現病歴:飲酒すると、日常的に呂律が回らなくなる。来院当日は夜勤後に飲酒。当初は仕事の疲れと思ったが、脱力感が強く、転倒を繰り返した。妻が見ると、身体をピクピクさせており、失禁を認め、呂律が回っていなかった。普段から寡黙なこともあり、意思疎通ができず救急要請。頭痛なし、悪心・嘔吐なし。
身体所見:身長175cm、体重80kg、BMI 26.1kg/m2。体温37.8℃、血圧177/91mmHg、脈拍数95回/分・不整、呼吸数20回/分、SpO2 97%(室内気)。JCS 2、GCS E4V4M6。
外観;ややぐったりしている。頭頸部;外傷なし。眼瞼結膜貧血・眼球結膜黄染なし。口腔内異常なし、舌咬傷なし。胸部;心音不整、心雑音なし。肺音清。右側胸部に圧痛あり。腹部;腸雑音正常。右側腹部に圧痛あり。
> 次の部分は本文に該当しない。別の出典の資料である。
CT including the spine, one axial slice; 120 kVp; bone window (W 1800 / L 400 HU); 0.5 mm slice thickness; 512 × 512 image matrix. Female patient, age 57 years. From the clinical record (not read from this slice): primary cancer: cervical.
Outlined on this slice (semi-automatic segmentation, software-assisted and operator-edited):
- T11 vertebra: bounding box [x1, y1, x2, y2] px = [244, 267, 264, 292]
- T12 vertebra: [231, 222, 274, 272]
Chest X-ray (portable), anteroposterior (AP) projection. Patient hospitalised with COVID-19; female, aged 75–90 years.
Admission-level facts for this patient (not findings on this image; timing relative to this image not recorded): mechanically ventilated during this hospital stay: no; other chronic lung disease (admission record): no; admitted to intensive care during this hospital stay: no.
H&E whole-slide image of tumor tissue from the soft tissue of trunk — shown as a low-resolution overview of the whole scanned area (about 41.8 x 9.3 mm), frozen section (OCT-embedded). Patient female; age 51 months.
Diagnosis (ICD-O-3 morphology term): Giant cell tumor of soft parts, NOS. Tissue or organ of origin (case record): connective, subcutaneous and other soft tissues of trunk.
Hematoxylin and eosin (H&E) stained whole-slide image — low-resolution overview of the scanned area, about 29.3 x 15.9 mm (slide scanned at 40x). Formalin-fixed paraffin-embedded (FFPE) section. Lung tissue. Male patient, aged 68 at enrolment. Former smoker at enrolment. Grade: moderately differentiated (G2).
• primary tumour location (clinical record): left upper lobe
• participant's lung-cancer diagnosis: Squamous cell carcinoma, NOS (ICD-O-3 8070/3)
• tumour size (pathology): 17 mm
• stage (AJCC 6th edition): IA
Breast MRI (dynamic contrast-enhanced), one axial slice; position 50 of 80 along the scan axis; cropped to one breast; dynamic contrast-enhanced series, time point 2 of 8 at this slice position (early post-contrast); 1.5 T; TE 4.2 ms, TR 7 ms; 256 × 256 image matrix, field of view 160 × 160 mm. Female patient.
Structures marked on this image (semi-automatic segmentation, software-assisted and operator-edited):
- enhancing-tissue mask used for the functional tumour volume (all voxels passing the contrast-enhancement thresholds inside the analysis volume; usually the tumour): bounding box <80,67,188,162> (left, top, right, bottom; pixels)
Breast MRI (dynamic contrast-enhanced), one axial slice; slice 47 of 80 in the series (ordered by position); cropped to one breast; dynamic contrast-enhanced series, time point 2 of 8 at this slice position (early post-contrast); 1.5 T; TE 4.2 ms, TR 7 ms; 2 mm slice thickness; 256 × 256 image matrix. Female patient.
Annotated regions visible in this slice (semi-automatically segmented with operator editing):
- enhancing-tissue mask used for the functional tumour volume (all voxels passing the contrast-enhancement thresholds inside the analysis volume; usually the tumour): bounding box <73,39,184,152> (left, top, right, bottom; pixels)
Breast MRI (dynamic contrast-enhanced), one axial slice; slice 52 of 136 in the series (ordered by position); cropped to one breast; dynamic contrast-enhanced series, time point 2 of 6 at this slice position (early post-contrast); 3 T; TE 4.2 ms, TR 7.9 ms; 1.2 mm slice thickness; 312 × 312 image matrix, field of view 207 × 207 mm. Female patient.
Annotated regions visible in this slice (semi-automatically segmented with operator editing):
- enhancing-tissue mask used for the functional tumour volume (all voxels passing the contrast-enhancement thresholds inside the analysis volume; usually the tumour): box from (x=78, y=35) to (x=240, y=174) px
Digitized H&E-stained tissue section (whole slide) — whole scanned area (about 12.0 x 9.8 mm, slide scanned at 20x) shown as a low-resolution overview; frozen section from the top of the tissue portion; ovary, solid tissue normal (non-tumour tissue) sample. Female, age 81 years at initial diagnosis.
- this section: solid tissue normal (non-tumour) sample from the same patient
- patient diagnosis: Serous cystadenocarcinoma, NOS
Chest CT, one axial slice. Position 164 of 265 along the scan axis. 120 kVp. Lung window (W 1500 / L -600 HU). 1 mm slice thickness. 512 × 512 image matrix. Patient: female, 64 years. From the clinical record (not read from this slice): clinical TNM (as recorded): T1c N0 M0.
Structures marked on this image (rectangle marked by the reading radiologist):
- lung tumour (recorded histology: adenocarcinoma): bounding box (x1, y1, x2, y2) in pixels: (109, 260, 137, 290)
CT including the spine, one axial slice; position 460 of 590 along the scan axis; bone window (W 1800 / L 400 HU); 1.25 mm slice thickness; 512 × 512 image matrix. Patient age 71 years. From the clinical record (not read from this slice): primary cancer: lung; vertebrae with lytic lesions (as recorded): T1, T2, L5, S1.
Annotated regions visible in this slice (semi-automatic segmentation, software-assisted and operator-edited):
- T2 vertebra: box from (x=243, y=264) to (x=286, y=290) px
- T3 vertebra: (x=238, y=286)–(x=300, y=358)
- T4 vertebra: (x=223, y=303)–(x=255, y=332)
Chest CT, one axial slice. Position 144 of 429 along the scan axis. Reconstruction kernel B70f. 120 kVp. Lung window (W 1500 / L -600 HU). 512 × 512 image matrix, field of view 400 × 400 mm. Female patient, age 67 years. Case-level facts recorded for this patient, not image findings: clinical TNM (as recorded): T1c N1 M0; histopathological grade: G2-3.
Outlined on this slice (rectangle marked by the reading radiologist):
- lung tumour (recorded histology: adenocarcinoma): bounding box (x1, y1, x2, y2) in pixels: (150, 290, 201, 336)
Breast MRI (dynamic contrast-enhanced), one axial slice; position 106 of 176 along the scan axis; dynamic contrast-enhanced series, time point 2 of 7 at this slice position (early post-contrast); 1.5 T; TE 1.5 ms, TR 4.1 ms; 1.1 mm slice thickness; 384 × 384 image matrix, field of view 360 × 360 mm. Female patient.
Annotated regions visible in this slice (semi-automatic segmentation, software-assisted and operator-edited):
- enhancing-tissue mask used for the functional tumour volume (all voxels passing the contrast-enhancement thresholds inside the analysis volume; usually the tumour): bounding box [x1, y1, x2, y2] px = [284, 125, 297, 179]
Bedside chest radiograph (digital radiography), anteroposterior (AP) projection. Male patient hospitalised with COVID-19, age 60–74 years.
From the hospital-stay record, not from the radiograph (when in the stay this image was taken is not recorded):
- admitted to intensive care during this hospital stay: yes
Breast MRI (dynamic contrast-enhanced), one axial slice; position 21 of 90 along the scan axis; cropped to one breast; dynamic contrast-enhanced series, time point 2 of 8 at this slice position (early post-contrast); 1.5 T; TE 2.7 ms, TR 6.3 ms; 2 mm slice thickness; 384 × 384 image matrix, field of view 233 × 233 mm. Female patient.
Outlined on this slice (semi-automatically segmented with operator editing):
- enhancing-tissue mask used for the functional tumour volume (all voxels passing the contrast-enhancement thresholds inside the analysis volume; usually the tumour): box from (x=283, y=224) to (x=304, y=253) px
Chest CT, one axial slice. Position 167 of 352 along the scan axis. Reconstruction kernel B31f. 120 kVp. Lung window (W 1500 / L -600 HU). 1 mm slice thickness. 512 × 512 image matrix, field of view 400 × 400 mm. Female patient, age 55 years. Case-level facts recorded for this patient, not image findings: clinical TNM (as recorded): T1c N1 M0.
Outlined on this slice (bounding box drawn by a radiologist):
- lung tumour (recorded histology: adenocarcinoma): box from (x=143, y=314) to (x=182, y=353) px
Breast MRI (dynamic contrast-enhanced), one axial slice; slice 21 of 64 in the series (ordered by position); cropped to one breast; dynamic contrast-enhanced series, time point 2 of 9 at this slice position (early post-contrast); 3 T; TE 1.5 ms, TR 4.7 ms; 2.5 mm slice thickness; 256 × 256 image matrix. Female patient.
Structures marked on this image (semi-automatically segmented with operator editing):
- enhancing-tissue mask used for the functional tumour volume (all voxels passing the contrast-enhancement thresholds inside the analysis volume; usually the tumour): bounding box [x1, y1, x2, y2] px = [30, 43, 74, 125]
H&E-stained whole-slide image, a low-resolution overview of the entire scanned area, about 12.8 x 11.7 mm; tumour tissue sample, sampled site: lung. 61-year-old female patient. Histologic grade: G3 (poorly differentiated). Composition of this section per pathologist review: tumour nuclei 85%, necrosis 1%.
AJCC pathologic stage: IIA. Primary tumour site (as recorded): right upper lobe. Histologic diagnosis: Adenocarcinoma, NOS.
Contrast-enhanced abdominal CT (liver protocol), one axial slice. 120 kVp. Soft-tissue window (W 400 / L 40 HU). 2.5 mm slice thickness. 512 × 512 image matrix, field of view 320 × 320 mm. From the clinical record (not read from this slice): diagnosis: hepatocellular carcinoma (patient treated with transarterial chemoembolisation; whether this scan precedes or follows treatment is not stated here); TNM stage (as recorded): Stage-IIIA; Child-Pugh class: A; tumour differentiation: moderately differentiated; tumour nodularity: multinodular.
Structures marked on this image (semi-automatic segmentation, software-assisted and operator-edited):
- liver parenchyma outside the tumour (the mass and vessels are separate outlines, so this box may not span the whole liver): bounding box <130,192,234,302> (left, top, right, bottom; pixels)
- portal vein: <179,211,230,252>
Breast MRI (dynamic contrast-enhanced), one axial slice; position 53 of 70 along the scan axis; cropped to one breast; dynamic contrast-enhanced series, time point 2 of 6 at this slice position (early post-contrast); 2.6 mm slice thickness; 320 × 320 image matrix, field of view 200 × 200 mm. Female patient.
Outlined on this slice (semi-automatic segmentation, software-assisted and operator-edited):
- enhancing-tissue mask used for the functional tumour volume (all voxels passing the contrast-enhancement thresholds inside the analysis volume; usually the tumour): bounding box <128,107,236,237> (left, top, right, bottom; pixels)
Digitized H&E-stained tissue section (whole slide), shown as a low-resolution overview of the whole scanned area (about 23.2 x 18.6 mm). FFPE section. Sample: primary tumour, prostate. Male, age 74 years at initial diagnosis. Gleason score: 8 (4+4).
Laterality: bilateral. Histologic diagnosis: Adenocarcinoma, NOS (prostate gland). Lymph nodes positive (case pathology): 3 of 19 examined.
神経(意識障害で指示が入りにくいため制限あり);瞳孔4mm/4mm、対光反射迅速。視野は指示が入らず評価できず。眼球運動障害・眼振なし。顔面感覚低下は調べた範囲ではなし、顔面の運動異常なし。難聴なし。カーテン徴候陰性、舌運動および胸鎖乳突筋・僧帽筋は検査できず。上肢挙上試験は右手回内あり。MMT(徒手筋力テスト)は右上肢のみ4、その他は5。Babinski徴候は両側陰性。腱反射は上腕二頭筋・三頭筋・膝蓋腱反射に低下・亢進なし、左右差なし。回内回外試験は右で拙劣。指鼻指試験・膝踵試験は指示が入らず実施できず。高次脳機能;名前〇、場所×、日付×。質問に答えられなかったり、見当違いの返答あり。会話は呂律が回っていない印象で、構音障害あり。計算は「100-7=91」で間違い。その他の検査は実施できず。